» **Exercise requirements**
Copy out all lines in the data below containing the string "YLPK".

» **Extracted information**
+++

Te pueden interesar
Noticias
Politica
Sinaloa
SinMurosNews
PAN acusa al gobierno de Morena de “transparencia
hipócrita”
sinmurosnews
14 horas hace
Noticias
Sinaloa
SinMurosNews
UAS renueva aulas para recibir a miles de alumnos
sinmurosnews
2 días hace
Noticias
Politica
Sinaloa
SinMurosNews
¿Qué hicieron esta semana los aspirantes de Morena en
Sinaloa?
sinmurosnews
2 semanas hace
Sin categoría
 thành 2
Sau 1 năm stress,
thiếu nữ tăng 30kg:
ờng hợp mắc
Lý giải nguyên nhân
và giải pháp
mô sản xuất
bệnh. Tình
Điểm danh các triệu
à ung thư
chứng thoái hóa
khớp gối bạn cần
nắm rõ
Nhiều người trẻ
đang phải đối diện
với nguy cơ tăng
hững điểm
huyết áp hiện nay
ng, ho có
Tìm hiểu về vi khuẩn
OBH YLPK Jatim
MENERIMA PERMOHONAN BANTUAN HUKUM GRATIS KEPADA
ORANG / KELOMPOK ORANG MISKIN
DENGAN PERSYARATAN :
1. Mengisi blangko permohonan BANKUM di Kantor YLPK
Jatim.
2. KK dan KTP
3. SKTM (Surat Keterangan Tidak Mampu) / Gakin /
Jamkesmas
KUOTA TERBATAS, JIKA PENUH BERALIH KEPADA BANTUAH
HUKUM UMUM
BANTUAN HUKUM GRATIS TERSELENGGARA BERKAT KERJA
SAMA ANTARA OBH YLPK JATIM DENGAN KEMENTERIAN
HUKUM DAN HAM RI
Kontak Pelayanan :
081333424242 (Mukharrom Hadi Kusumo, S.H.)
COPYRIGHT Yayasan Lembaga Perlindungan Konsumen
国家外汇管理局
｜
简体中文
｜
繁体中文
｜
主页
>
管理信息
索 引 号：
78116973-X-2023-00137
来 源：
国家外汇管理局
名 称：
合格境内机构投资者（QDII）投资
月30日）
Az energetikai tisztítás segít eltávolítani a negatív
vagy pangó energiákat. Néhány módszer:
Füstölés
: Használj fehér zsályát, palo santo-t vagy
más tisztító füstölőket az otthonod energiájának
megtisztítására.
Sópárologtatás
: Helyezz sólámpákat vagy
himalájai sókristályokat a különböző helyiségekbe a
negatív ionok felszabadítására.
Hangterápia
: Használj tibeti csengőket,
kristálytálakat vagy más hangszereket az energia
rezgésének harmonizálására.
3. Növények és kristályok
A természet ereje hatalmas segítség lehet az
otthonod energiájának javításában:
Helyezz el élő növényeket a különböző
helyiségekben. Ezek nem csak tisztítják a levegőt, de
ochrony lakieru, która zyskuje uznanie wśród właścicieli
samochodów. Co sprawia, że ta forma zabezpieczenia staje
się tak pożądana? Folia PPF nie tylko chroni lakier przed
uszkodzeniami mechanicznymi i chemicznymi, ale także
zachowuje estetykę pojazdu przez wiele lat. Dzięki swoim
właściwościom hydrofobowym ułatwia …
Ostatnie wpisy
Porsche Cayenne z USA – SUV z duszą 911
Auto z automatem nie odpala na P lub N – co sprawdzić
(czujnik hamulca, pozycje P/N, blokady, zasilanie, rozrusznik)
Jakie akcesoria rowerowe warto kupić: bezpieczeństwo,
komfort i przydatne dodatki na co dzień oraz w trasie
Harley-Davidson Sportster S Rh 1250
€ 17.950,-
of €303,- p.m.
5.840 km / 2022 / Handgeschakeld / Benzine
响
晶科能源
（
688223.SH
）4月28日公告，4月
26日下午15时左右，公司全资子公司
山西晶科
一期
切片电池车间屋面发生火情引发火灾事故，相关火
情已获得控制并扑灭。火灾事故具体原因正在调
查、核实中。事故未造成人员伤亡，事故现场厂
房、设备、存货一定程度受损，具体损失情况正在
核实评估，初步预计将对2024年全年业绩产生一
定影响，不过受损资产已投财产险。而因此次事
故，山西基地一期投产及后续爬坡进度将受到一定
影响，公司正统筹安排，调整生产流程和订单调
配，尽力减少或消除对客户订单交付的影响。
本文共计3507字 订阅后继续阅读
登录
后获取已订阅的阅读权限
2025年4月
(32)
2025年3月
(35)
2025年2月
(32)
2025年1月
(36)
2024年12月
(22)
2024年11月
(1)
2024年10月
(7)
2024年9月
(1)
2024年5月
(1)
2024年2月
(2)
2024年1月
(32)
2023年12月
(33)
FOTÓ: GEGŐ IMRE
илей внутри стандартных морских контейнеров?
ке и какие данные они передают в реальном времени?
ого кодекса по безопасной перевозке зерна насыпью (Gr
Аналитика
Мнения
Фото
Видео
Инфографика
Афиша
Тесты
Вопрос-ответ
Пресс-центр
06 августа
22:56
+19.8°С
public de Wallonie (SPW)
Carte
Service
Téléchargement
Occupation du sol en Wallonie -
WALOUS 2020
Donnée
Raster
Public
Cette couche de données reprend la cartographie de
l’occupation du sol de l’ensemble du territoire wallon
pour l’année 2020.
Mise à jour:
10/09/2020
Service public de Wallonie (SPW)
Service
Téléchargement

+++

» **Response to this exercise**
OBH YLPK Jatim
1. Mengisi blangko permohonan BANKUM di Kantor YLPK
SAMA ANTARA OBH YLPK JATIM DENGAN KEMENTERIAN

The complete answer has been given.